After pointing the Panel to a number of ‘missing papers’, the professor concluded:
“I would be grateful if you could amend your document as soon as possible to take into account these research findings because at present its conclusions are incorrect and misleading. The literature sourced is also, in the main, out of date.”
Swiss L-carnitine supplier Lonza would said it had been involved in the 2007 submission of the general function dossier.
Spokesperson Adriana Williams told NutraIngredients: “Yes, in 2007 we submitted different health claims backed by the available scientific research at the time.”
But she said the company did not wish to add further comment on the situation, “at this time.”
Clear metabolic effects
Professor Greenhaff emailed this publication to add:
“It’s important to recognise that from the perspective of muscle where 95% of the body carnitine store is located, ingesting L-carnitine per se will have no impact on tissue stores and therefore some of the points raised are the report are indeed correct.”

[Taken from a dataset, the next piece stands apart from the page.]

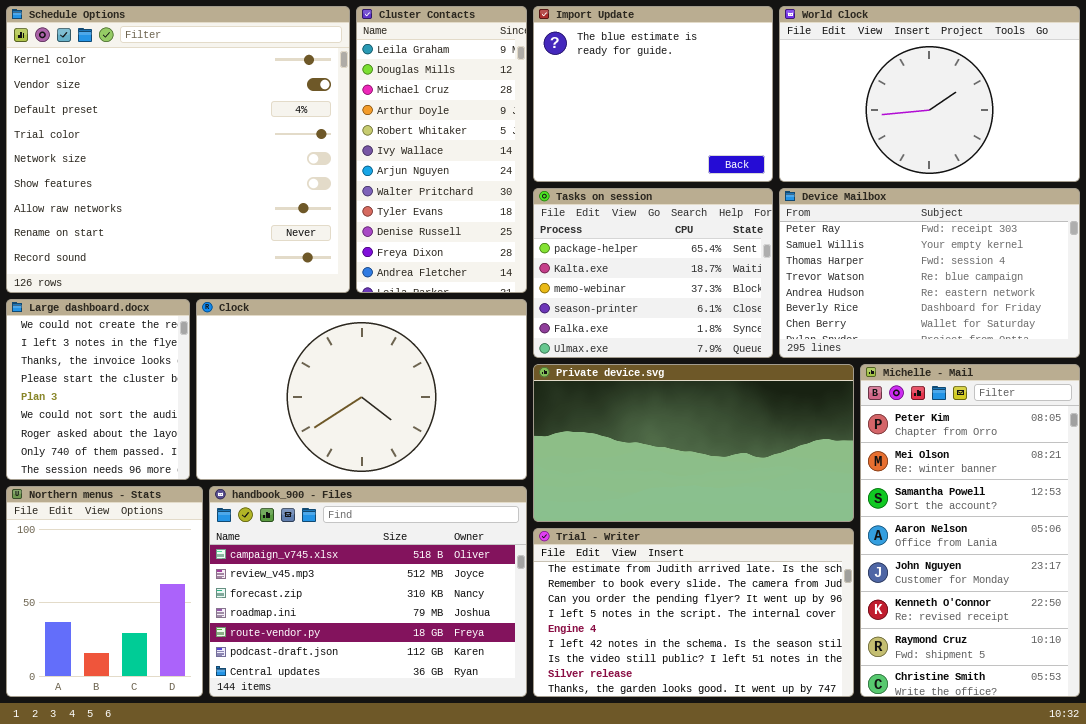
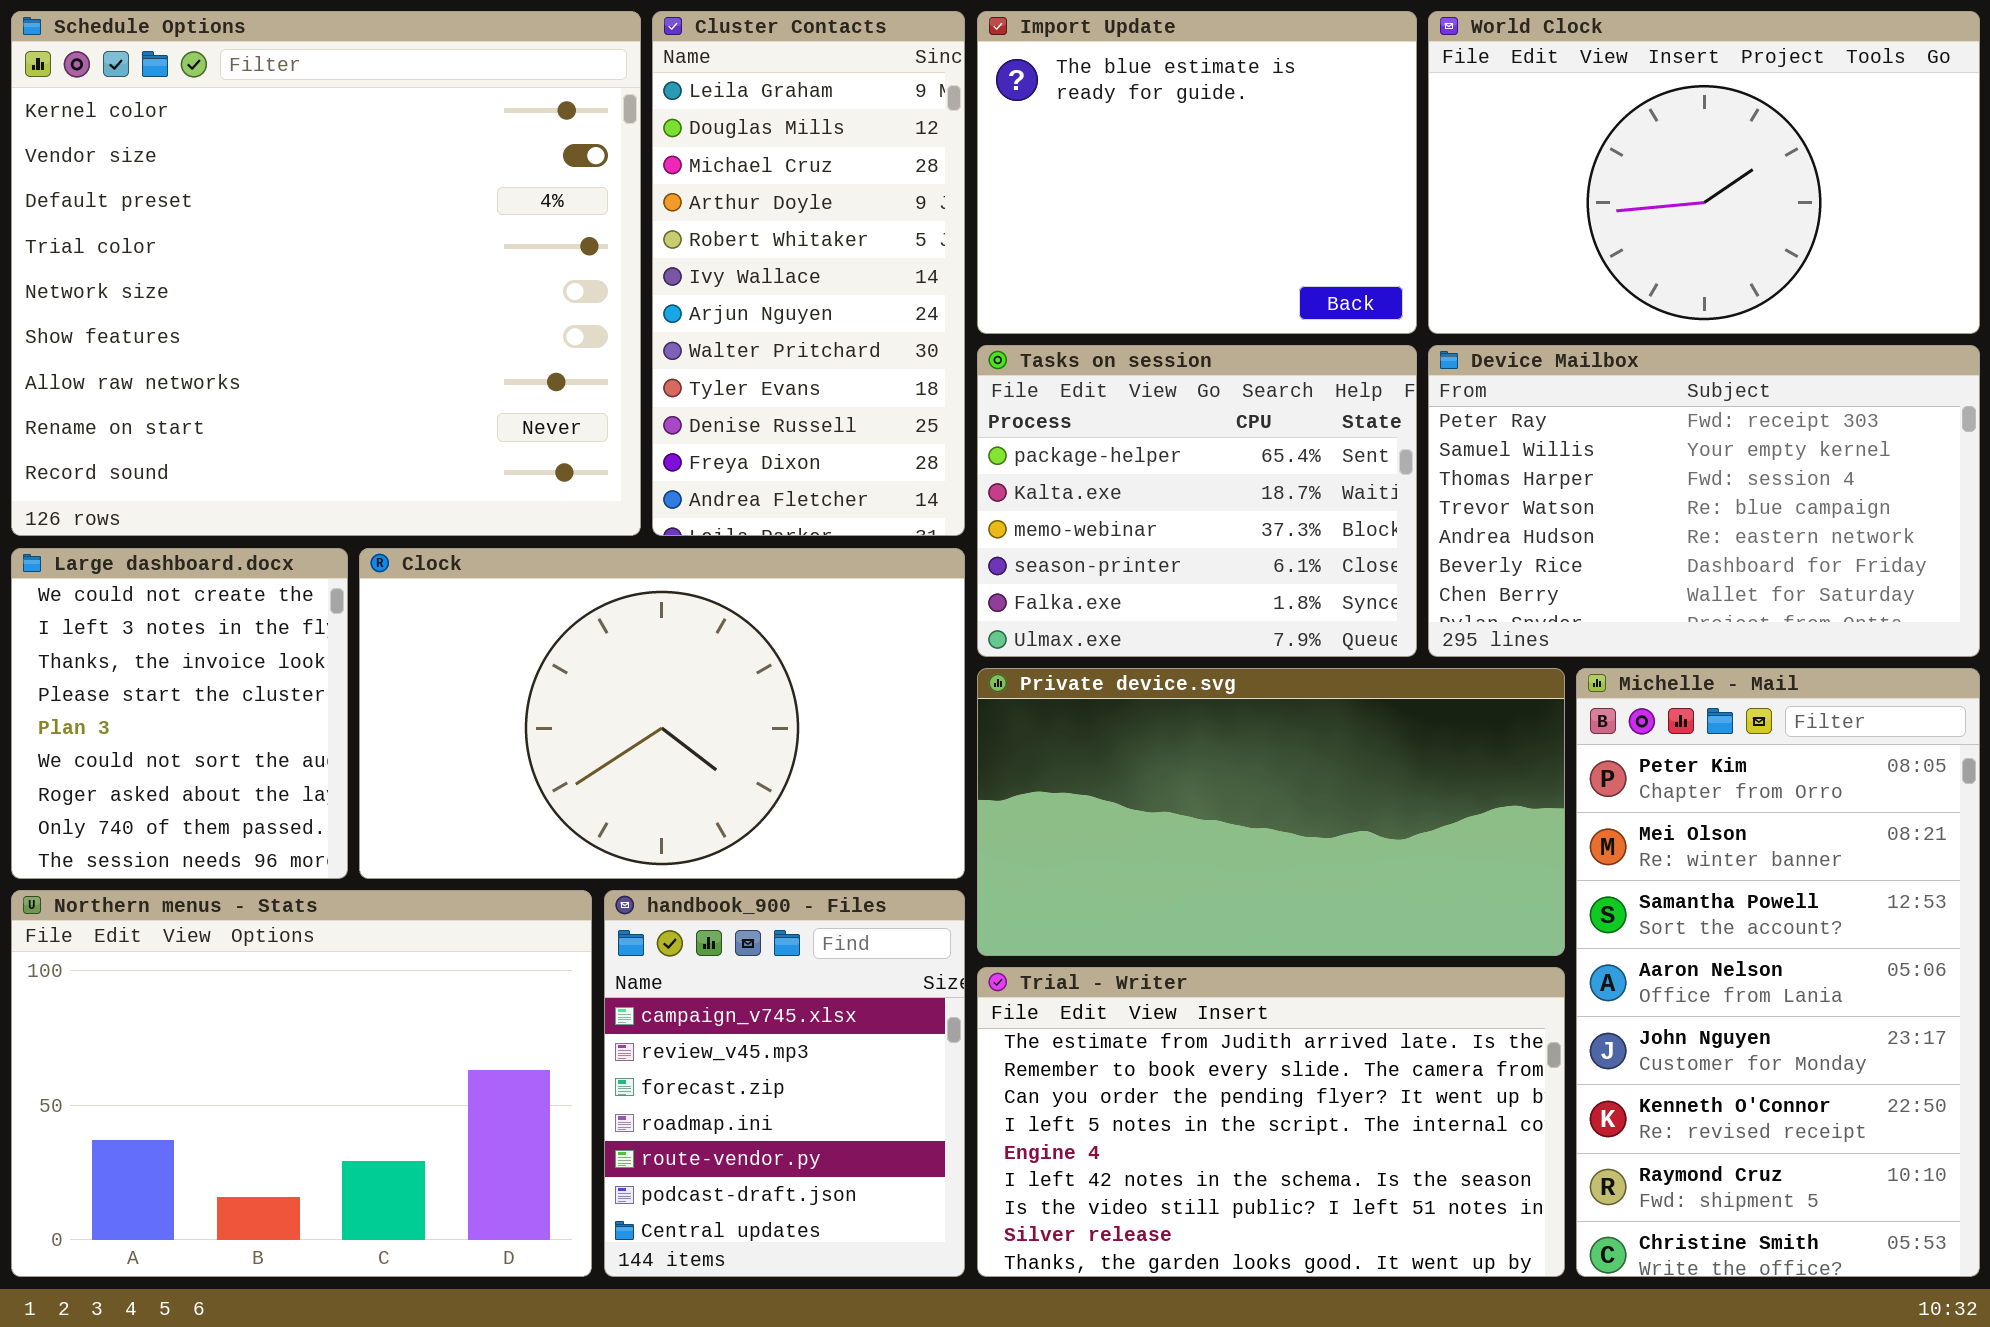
Northern menus - Stats: [6,486,203,697] -> [11,890,592,1277], resized
handbook_900 - Files: [209,486,527,697] -> [604,890,965,1277], resized

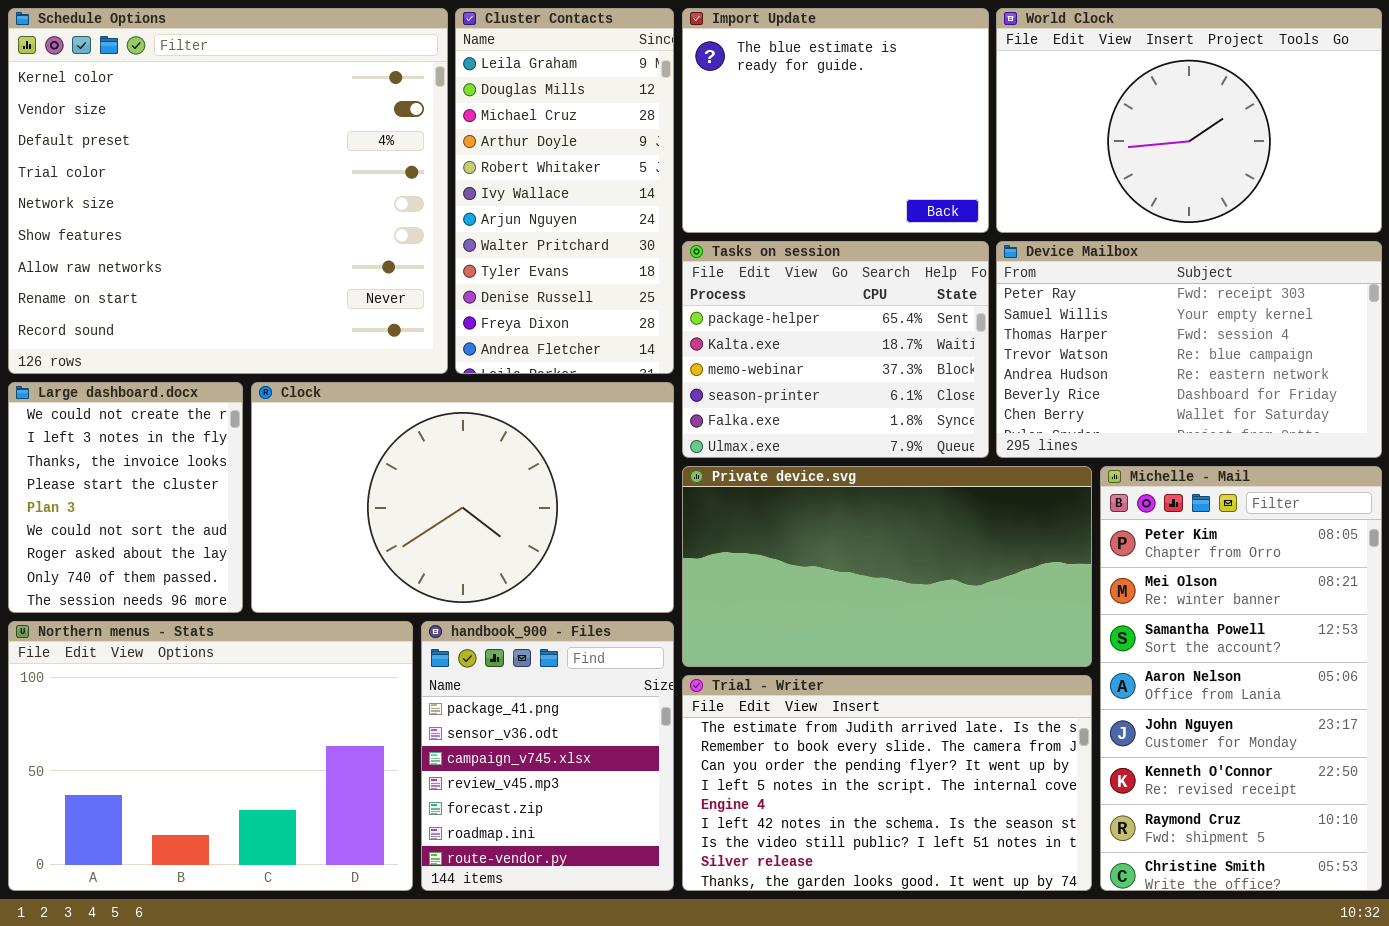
handbook_900 - Files: [604,890,965,1277] -> [421,621,674,891], scrolled up 2 rows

“What is frustrating however, from my own perspective, is that the panel have completely missed a whole series of papers from my laboratory showing that if you can actually get carnitine to enter muscle (via insulin mediated stimulation of its transport) it can have a clear metabolic effects.”
The NDA opinion found L-carnitine does not aid faster recovery from muscle fatigue after exercise; does not assist skeletal muscle tissue repair, increase endurance capacity, maintain normal blood LDL-cholesterol concentrations, contribute to normal spermatogenesis, increase L-carnitine concentrations and/or decrease free fatty acids in blood during pregnancy.